■ **WHAT NEEDS TO BE DONE**
Copy out the items word for word, from the line with "ucts, exceptional customer" to the line with "Must Be Taken Seriously".

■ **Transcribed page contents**
————————

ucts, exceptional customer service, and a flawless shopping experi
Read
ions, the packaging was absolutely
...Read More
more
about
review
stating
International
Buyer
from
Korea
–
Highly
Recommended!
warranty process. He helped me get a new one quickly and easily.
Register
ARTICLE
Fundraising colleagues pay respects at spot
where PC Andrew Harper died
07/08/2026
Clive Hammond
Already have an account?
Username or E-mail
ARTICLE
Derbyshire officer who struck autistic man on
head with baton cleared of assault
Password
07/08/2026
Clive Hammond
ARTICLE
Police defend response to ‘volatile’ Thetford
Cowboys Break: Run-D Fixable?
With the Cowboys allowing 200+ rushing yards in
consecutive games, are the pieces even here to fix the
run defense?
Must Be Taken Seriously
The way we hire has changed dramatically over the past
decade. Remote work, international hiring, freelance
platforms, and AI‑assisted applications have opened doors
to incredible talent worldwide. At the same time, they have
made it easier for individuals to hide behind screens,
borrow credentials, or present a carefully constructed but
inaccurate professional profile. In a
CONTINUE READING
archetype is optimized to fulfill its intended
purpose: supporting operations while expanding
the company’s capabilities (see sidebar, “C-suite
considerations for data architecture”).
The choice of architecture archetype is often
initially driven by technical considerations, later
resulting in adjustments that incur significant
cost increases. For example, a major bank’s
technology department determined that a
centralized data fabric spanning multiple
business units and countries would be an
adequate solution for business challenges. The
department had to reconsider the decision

————————

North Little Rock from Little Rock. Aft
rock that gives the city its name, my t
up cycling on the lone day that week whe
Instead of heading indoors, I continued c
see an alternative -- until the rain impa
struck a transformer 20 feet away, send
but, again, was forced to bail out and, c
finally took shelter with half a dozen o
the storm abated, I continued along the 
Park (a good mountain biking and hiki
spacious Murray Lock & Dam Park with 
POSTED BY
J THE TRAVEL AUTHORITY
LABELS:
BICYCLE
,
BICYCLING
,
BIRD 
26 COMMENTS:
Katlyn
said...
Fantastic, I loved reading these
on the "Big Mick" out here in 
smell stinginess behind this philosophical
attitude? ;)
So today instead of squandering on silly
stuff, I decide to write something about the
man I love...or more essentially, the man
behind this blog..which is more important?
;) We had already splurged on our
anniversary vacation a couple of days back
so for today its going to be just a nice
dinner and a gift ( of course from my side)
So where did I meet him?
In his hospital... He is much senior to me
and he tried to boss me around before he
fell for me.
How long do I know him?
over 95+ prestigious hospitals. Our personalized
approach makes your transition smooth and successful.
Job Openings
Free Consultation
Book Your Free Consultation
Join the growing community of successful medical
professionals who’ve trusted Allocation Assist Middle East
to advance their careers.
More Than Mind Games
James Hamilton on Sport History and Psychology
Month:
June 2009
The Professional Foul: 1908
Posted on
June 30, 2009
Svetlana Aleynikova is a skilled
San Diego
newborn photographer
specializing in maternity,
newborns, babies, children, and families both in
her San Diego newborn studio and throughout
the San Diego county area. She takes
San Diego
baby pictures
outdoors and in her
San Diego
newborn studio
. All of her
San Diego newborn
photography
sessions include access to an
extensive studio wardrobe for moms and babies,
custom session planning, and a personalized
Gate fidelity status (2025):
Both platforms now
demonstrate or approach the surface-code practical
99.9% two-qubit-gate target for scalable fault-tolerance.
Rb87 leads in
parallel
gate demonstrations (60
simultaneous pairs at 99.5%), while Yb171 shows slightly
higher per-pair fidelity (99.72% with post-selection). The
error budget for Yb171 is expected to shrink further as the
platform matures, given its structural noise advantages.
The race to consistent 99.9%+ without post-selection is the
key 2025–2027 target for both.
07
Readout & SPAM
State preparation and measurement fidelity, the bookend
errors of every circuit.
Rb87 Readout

————————

■ **OUTPUT**
ucts, exceptional customer service, and a flawless shopping experi
Read
ions, the packaging was absolutely
...Read More
more
about
review
stating
International
Buyer
from
Korea
–
Highly
Recommended!
warranty process. He helped me get a new one quickly and easily.
Register
ARTICLE
Fundraising colleagues pay respects at spot
where PC Andrew Harper died
07/08/2026
Clive Hammond
Already have an account?
Username or E-mail
ARTICLE
Derbyshire officer who struck autistic man on
head with baton cleared of assault
Password
07/08/2026
Clive Hammond
ARTICLE
Police defend response to ‘volatile’ Thetford
Cowboys Break: Run-D Fixable?
With the Cowboys allowing 200+ rushing yards in
consecutive games, are the pieces even here to fix the
run defense?
Must Be Taken Seriously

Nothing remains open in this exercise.